Ainda não sei porque é que isto me aconteceu. Não o digo que uma forma filosófica, esse tempo já lá vai, digo-o de uma forma prática. Só agora, passados meses, e depois de “levar na cabeça” de vários médicos que me acompanham regularmente, é que ganhei coragem para enfrentar o dilema de frente e perceber que: a) a profissional de saúde responsável mandou-me embora com uma bomba-relógio na mão; b) eu aceitei. Leio em vários sítios que “uma vez determinada a causa do acidente isquémico transitório, o objetivo do tratamento inclui tratar-se a causa subjacente e a prevenção de AVC”, mas nada disso foi feito.
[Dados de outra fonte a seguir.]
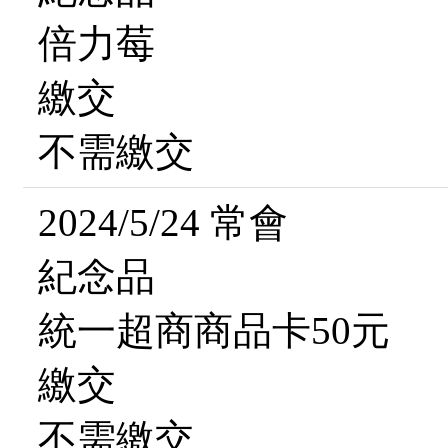
倍力莓
繳交
不需繳交
2024/5/24 常會
紀念品
統一超商商品卡50元
繳交
不需繳交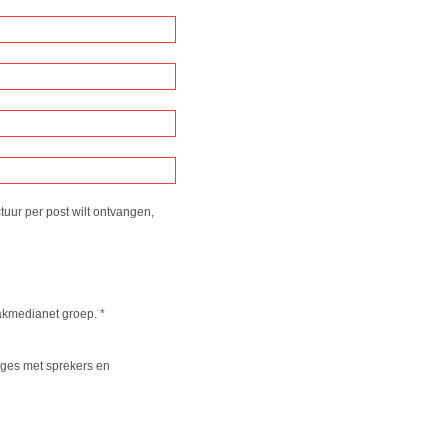
tuur per post wilt ontvangen,
kmedianet groep.
*
leges met sprekers en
O (meu) desejo de virar costas ao problema foi tão grande que se transformou no tradicional “se não falarmos do que aconteceu é porque não aconteceu.” A culpa também foi minha. Eu pus uma pedra no assunto, eu fechei a gaveta e tirei a chave. Não sou a paciente perfeita, longe disso, mas sou uma doente relativamente fácil. Troco a minha dor por um comprimido, prefiro um exame a uma infeção, dou a minha impaciência pelo meu bem-estar. Em abril, foi o facto de ter um historial clínico menos bom que me permitiu perceber que estava num momento crucial da minha vida. Quero acreditar que aprendi alguma coisa com isso. E que não volto a escrever sobre o assunto.